Start of Text segment
Tarek Abbes

Protocol analysis in intrusion detection using decision tree

Network based intrusion detection are the most deployed IDS. They frequently rely on signature matching detection method and focus on the security of low level network protocols. Because of the large number of false positives from one side, and the incapacity to detect some attack types from another side, IDS must allow more interest to the monitoring of application level protocols. We propose in this paper a combination of pattern matching and protocol analysis approaches. While the first method of detection relies on a multipattern matching strategy, the second one benefits from an efficient decision tree adaptive to the network traffic characteristics.

An inference system for detecting firewall filtering rules anomalies

Firewalls are crucial equipments for protecting private networks. However by only deploying firewalls, administrators are far from securing their enterprises networks. Bad configurations may cause serious security breaches and network vulnerabilities. In particular, conflicting filtering rules lead to block legitimate traffic or to accept unwanted packets. We present in this paper a new classification method to detect overlaps between packet filters within one firewall. Our method processes a set of filtering rules that have a variable number of fields. A field has a range of values, represented by an interval or a variable length bit string, that may intersect with the corresponding field ranges of other rules. In order to detect overlaps we organize the conditions of each filtering rule in such a way that we can quickly separate non overlapping rules. This strategy allows us to avoid considering the entire rule header in many cases.
End of Text segment
Start of Data records
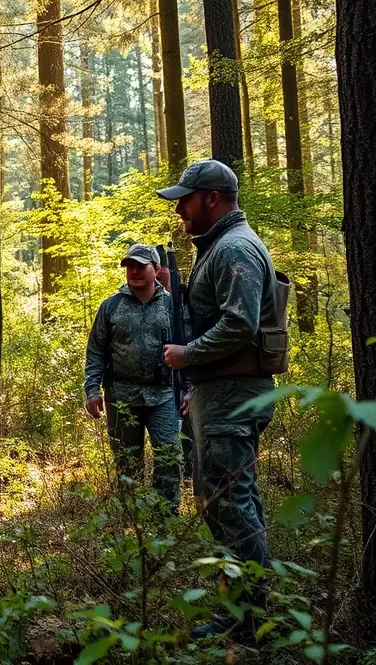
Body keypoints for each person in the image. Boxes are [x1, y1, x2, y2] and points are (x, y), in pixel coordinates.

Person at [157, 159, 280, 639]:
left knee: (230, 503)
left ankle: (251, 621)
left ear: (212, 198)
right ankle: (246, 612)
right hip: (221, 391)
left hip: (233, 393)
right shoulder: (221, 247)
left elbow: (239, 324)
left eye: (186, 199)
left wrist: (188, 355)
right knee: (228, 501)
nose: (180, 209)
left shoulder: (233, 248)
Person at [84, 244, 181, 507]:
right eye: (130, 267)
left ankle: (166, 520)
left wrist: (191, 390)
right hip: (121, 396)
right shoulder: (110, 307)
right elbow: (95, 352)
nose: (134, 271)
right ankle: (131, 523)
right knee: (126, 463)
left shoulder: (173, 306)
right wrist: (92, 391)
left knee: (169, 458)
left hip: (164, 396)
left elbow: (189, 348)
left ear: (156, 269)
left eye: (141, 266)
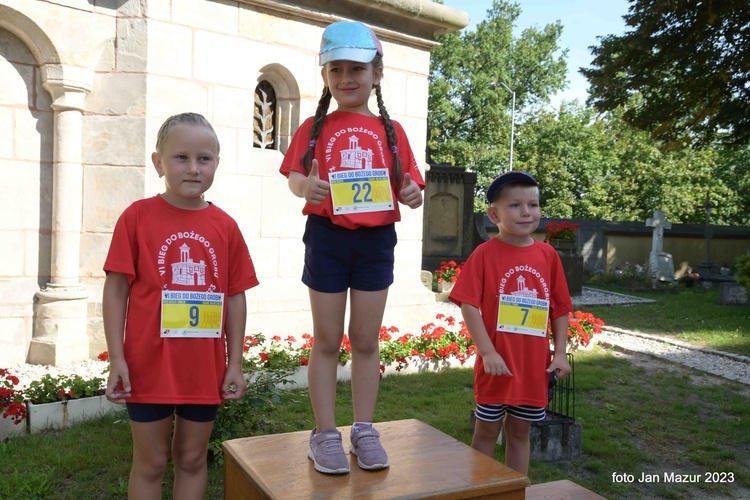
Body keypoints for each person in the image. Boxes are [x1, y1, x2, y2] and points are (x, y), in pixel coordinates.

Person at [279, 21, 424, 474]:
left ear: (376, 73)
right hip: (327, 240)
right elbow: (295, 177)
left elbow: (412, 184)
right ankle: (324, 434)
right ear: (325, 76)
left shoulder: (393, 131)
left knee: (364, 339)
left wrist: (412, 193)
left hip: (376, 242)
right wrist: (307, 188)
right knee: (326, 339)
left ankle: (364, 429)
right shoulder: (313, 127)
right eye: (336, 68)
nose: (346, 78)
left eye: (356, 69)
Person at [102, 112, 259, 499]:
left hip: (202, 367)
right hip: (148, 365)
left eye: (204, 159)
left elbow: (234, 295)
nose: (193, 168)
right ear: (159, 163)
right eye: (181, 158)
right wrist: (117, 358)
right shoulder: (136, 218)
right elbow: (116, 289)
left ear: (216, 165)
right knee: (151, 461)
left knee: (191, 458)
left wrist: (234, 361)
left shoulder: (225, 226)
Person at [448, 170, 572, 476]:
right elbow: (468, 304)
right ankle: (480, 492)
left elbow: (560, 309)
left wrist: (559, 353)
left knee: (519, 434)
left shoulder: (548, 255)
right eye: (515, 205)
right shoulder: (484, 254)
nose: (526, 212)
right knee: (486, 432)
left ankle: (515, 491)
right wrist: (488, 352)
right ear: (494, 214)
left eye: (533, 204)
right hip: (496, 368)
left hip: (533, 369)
End of Data records
Start of Data records
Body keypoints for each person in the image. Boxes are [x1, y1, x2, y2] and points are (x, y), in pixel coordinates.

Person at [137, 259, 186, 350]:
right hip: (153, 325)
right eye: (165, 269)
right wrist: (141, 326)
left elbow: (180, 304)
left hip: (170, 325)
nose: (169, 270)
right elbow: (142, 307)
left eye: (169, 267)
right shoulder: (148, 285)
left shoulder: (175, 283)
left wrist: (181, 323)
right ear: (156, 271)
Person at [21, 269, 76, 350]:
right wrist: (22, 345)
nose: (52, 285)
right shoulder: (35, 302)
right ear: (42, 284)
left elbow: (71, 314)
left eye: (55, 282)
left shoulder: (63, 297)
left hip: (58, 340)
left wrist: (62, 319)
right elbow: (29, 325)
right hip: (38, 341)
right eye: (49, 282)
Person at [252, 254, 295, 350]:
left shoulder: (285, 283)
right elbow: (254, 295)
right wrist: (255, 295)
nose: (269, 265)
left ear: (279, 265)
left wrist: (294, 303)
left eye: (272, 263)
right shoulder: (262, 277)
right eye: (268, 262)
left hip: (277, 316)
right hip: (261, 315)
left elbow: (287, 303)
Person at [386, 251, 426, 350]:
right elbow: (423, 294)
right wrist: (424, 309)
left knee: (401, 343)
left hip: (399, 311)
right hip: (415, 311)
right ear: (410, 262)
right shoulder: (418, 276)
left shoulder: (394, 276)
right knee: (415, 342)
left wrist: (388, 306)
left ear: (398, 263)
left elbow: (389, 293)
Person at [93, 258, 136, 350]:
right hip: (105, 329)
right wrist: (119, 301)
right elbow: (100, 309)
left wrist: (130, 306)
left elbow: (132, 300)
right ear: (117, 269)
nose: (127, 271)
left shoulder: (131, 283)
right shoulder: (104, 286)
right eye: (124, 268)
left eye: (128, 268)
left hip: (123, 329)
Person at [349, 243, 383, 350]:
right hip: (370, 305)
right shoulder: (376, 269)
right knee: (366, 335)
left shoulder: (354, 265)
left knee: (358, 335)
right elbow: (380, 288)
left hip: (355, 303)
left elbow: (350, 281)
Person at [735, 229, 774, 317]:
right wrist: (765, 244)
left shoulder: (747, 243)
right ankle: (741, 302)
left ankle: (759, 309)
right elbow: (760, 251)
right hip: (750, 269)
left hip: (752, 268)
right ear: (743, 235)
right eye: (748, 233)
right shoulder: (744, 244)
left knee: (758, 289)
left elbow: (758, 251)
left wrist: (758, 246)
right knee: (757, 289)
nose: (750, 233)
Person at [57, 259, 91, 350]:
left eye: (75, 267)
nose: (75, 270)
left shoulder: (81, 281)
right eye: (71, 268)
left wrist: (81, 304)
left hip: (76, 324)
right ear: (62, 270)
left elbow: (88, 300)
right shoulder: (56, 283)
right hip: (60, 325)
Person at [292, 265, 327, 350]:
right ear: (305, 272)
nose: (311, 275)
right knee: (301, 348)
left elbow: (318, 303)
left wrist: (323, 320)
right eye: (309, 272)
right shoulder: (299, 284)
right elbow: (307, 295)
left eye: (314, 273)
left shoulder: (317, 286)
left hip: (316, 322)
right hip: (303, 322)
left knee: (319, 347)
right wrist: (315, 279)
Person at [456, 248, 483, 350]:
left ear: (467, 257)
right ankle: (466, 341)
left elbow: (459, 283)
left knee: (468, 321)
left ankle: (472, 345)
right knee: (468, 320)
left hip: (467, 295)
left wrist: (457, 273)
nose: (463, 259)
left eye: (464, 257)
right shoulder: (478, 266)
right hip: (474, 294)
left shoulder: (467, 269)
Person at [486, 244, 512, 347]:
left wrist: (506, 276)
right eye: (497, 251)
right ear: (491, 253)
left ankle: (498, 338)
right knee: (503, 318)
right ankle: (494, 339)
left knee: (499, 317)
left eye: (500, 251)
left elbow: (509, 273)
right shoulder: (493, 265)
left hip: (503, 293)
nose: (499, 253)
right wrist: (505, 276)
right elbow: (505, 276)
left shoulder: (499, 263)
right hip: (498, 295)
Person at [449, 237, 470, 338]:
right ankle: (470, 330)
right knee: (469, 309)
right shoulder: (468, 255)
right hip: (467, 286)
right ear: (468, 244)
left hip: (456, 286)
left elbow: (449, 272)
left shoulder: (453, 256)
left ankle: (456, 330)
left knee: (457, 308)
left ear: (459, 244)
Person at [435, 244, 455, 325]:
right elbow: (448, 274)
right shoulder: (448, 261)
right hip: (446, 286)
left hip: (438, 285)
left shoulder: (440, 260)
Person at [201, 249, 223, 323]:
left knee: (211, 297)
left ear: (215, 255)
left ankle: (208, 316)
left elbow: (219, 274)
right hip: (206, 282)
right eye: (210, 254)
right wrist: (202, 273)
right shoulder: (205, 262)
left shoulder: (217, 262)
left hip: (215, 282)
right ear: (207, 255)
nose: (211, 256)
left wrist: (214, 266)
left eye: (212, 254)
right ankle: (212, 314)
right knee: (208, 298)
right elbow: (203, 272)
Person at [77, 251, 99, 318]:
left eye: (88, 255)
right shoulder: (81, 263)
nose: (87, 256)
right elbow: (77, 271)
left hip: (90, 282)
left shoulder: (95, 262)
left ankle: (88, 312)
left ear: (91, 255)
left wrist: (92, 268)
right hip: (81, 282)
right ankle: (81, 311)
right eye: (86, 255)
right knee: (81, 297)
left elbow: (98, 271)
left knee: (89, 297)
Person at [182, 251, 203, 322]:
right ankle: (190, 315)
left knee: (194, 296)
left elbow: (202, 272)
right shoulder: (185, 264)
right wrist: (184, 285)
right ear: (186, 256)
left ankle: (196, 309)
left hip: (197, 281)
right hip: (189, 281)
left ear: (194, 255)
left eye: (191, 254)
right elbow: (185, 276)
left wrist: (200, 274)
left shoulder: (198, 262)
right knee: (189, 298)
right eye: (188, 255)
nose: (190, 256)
End of Data records
**Tasks to complete**:
#1 In the research abstracts, which two detection approaches does the intrusion detection paper propose combining?
#2 Carry the research abstracts on past their last sentence.
The listing comes from a separate source, unrelated to the research abstracts.

**Task-by-task answers**:
#1 Pattern matching and protocol analysis.

#2
Misbehavior Detection Using Implicit Trust Relations in the AODV Routing Protocol

Trust is one of the basic assumptions that we use in every day life. In ad hoc networks, routing protocols implement trust implicitly between the nodes of the network. Unfortunately, the implicit trust relations are not used by nodes whereas the attacks on ad hoc routing protocols precisely lead to the violation of at least one of these trust relations.In this paper, we demonstrate that a node can use these implicit trust relations to reason on neighbor behaviors to detect malicious nodes. We first formalize implicit trust relations of the AODV protocol. Then, we show that, given these relations, a node is able to reason on the actions performed by its neighbors and so deduce information about their knowledge. Finally, we discuss how these relations and the deduced information can be used to supervise the neighbor behavior and detect malicious nodes.

Honeypot router for routing protocols protection

Routing protocols are essential for interconnecting networks; however they may enclose several vulnerabilities that can be exploited by malicious attackers. For example, an attacker may send forged packets to a router with the intention of changing or corrupting the routing table, which in turn can reduce the network connectivity and degrade the router functionalities. To prevent and detect such attacks, several security techniques are available like firewall, authentication mechanisms and intrusion detection system (IDS). Nevertheless these security methods encounter some problems, especially when dealing with new attacks. Relying on additional security principles seems to be important to well protect network connectivity offered by routers. In this paper, we propose using honeypot to protect routing protocols. Honeypot is particularly useful to attract attackers, driving them away real routers and allowing the administrators to be aware about intrusion attempts on their networks and the employed techniques that can be recent. Our solution (Honeypot Router) is to deploy a honeypot playing the role of a router. The honeypot is based on routing software called Quagga and other tools for traffic capture and analysis. The entire solution supervises all routing traffic, so it detects and studies new attacks against routing protocols (RIP, OSPF and BGP).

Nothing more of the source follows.